====== Extract to read ======
2) Digital news media’s crisis of trustworthiness vs. Influencers’ burden of relatability

Digital news media outlets are facing a crisis of trustworthiness amidst concerns over ‘fake news’, especially internet-only/internet-native websites as opposed to the digital estates of already established legacy media. And at a time when they are expanding on social media to sustain their business models (see below), it does not help that consumers’ trust in news derived from social media is wavering. On the other hand, Influencers are not so much judged for their objective trustworthiness as they are for their ability to stealthily provide opinionated persuasion. Followers turn to Influencers not for a fair assessment or balanced view of social issues, but for specific takes and stances that are filtered through the Influencer’s personal preferences and identity-as-brand – Influencers are ultimately in the business of inducement and primarily serve as vehicles for sponsored messages (be they products, services, or ideologies) after all. In other words, the average Influencer is not instituted to be held to fact-checking or a code of ethics, save perhaps for recent moves by various governments and trade commissions to institute transparency around sponsored content. But even then, these initiatives focus only on the declaration of commercial interest and do not curtail Influencers in their production of harmful op-eds or sponsored messages, even when Influencers have been revealed to intentionally produce negative reviews to sabotage a client’s competitors, and even when a growing number of Influencers boasts readership that drastically overshadows that of legacy media.
====== Material supplied ======
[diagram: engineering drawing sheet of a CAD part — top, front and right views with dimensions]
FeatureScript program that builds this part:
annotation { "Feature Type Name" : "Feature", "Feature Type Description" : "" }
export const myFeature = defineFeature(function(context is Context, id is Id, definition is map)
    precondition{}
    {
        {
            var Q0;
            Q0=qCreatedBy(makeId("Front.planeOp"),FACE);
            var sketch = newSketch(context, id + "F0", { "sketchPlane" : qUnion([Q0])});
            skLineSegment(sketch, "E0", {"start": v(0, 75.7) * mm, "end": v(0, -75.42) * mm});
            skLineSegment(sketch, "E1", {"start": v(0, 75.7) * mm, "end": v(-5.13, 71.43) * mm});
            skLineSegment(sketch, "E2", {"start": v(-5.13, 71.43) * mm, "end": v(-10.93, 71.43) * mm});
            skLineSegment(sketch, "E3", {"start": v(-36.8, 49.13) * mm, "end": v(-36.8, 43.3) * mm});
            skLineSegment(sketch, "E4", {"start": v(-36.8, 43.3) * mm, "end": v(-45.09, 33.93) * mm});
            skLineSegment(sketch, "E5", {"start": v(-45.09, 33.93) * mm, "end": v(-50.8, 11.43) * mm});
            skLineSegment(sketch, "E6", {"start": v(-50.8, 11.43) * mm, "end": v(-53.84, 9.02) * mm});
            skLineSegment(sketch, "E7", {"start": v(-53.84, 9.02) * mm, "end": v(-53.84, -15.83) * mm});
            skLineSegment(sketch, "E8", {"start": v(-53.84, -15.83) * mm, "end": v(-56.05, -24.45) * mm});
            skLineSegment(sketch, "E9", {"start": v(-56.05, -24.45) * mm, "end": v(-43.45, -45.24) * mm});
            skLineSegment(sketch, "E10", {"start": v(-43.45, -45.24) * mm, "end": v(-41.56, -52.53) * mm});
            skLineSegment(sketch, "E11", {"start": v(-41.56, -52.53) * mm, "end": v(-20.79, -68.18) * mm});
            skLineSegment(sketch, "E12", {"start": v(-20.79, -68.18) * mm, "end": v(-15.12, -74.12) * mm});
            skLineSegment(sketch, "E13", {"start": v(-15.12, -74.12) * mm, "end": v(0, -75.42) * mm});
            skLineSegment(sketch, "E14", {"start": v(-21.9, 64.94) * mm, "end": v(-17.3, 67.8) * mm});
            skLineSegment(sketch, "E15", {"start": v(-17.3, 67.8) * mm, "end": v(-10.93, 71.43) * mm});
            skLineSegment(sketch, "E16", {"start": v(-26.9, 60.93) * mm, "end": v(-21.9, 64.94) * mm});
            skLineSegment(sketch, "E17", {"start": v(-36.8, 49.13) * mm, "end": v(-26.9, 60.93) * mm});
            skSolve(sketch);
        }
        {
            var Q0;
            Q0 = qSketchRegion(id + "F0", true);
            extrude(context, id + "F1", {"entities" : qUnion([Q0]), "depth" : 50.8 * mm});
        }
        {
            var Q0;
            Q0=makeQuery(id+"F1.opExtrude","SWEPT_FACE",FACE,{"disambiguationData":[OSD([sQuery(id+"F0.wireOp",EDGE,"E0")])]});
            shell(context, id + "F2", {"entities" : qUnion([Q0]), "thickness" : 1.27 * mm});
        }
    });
======
--- What to produce ---
Continue the passage on digital news media and Influencers from its last sentence.

--- Answer to this exercise ---
3) Digital news media’s accessible legibility vs. Influencers’ niche reach

In an age where digital media companies are folding or organising mass layoffs due to budget cuts, it is important for these outlets to remain legible to the widest possible audience to maintain readership. This is achieved by simplifying the aesthetic delivery and content of the information they deliver, such as mass producing short articles with simple vocabulary and the use of listicles and clickbait to appeal to the ‘lowest common denominator’. On the other hand, on a regular basis Influencers tend to reach to rather niche audiences, whether this be the regularly scheduled content for their loyal followers comprising highly contextualised insider vernacular and community norms, or the scheduled controversy to antagonise others as way to parlay bad publicity into signal boosting one’s visibility – after all, the algorithms that register internet traffic (and in turn translates into ad revenue) do not discriminate between the eyeballs of fans and haters, and lukewarm sentiment does not sell. Although self-sensationalism has also birthed popular memes such as the YouTube Storytime Clickbait Parodies, the culture of Influencers can often be contextually and culturally insular to the general public despite their statistical prominence.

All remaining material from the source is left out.